233P - Phase 2 clinical evaluation of preclinically defined biomarkers for vascular endothelial growth factor (VEGF) tyrosine kinase inhibitor (TKI) tivoz...

Date 28 September 2014
Event ESMO 2014
Session Poster Display session
Topics Cytotoxic agents
Renal Cell Cancer
Translational Research
Basic Principles in the Management and Treatment (of cancer)
Therapy
Biological therapy
Presenter Thomas Hutson
Citation Annals of Oncology (2014) 25 (suppl_4): iv58-iv84. 10.1093/annonc/mdu326
Authors T. Hutson1, W.K. Rathmell2, B. Feng3, M.O. Robinson3, J. Gyuris4, J. Lin3, T. Choueiri5
  • 1Gu Oncology Program, Baylor Sammons Cancer Center, 75246 - Dallas/US
  • 2Lineberger Comprehensive Cancer Center, North Carolina Cancer Hospital, University of North Carolina, 27599 - Chapel Hill/US
  • 3Clinical Research, AVEO Oncology, Cambridge/US
  • 4Clinical Research, AVEO Oncology, 02142 - Cambridge/US
  • 5Division Of Solid Tumor Oncology, Dana-Farber Cancer Institute, 02215 - Boston/US

Abstract

Aim

Despite significant effort, identifying predictive biomarkers for VEGF-targeted therapies remains a challenge. Using population-based tumor models, we identified a population of infiltrating myeloid cells associated with resistance to tivozanib, a selective VEGF receptor TKI. Myeloid cell biomarkers (immunohistochemistry [IHC] and RNA) from preclinical studies were evaluated in a phase 2 RCC clinical trial.

Methods

Prespecified biomarkers were evaluated in AV-951-10-202 (NCT01297244), a single-arm trial of tivozanib monotherapy in nephrectomized, targeted, therapy-naive RCC. RNA signatures were quantified using averaged qRT-PCR values on available tumor formalin-fixed paraffin-embedded archival tissues. CD68 (+)-infiltrating myeloid cells were quantified by IHC (Aperio Scanscope). RNA signatures were evaluated for prognostic impact in a dataset collected prior to the use of VEGF targeted therapies (Zhao et al. PLoS Med. 2006;3:e13).

Results

Patients (n = 105) were enrolled (90 clear cell [cc] histology): intent-to-treat (ITT) progression-free survival (PFS), 9.7 mo; ccRCC PFS, 9.7 mo). ccRCC samples that passed quality check (RNA, 63; IHC, 66) were analyzed.
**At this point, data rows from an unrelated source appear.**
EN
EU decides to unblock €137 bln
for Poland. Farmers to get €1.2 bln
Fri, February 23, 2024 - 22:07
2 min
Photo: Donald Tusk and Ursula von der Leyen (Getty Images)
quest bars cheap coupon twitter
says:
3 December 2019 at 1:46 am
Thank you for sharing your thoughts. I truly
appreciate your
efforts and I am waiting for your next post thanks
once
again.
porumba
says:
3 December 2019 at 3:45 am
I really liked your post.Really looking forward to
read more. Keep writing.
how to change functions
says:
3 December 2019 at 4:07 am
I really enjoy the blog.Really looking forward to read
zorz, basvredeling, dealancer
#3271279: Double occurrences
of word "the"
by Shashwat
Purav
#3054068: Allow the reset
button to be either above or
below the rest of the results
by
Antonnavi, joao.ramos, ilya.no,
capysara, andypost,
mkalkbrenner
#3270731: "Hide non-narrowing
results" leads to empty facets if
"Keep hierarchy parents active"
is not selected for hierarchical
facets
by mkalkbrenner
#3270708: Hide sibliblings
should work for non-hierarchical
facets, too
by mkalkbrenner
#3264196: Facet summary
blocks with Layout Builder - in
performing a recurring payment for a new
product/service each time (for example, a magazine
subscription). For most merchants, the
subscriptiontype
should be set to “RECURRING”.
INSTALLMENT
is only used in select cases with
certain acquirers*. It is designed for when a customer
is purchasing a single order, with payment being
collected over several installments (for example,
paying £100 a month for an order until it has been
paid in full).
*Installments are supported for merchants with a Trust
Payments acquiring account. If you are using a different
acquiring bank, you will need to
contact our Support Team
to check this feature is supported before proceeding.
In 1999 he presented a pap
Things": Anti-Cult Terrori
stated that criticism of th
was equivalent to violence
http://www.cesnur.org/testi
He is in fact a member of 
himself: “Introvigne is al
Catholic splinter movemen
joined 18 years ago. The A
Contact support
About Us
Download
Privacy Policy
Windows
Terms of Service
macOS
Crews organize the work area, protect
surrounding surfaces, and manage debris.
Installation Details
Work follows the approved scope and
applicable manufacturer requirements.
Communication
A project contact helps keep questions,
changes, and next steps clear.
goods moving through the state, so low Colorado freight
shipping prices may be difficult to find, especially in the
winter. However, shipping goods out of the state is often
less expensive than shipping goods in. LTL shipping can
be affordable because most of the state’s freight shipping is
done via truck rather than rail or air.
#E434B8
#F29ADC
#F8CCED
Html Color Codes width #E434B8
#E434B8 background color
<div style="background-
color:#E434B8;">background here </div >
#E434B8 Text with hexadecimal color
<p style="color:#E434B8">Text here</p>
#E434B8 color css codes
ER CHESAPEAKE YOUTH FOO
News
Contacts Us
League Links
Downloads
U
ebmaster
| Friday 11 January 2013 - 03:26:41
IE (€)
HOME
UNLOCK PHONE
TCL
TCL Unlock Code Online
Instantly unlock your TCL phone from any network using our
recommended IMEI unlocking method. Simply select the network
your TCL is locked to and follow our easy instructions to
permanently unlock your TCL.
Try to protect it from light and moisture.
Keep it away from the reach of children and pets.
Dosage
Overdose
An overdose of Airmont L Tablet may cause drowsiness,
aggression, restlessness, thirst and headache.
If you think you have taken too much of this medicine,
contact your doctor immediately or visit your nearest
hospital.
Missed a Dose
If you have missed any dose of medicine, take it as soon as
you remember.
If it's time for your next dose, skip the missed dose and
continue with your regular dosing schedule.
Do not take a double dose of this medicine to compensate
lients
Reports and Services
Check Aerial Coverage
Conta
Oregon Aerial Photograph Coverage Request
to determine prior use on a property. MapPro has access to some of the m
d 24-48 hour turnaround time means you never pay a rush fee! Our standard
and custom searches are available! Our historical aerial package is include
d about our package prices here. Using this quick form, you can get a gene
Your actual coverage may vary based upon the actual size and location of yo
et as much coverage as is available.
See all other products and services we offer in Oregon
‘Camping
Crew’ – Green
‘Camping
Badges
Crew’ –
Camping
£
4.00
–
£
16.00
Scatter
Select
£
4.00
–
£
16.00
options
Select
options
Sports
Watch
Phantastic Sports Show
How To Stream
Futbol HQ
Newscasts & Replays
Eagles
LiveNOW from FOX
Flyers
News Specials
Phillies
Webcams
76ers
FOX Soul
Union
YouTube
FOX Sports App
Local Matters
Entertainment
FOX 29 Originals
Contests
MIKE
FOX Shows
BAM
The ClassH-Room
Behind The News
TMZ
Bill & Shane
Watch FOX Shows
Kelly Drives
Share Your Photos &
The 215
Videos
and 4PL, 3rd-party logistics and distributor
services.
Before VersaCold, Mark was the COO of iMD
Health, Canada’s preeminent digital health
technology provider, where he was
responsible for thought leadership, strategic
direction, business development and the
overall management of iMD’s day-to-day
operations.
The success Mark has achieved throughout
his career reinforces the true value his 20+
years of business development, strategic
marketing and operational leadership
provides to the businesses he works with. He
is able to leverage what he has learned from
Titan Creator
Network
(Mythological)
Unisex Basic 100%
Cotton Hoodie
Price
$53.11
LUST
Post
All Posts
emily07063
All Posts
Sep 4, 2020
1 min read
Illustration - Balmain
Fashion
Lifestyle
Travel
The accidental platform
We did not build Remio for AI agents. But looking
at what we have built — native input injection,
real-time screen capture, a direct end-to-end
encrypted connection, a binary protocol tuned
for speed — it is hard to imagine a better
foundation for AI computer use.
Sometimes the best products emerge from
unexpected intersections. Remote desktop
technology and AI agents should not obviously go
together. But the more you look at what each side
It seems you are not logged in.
Low myeloid signature score was associated with significantly longer PFS based on median cutoff (PFS 14.7 vs 8.3 mo, hazard ratio [HR] 0.49, P = .035; 95% CI 0.25-0.96), and as a continuous variable (P = .03; N = 63). The CD68 IHC score exhibited a similar trend but was not significant (median cutoff PFS 13.3 vs 9.2, HR 0.55, P = .067; 95% CI 0.28–1.05; continuous P = .057, N = 66). This gene signature exhibited a prognostic effect in a historical data set (Zhao, 2006).

Conclusions

A preclinically derived myeloid signature identified a ccRCC population with longer PFS on tivozanib and further provides a candidate VEGF pathway resistance mechanism amenable to inhibition. These results warrant the consideration of combination therapies targeting both the VEGF pathway and myeloid cells.

Disclosure

T. Hutson: Advisory boards; Corporate sponsored research: Pfizer, Bayer, GSK, AVEO, Novartis; B. Feng, J. Gyuris and J. Lin have declared: AVEO Oncology employee o Stock o Salary M.O. Robinson: • Former AVEO Oncology employee; T. Choueiri: Advisory boards: AVEO, GSK, Bayer, Novartis, Pfizer Corporate sponsored research: Pfizer . All other authors have declared no conflicts of interest.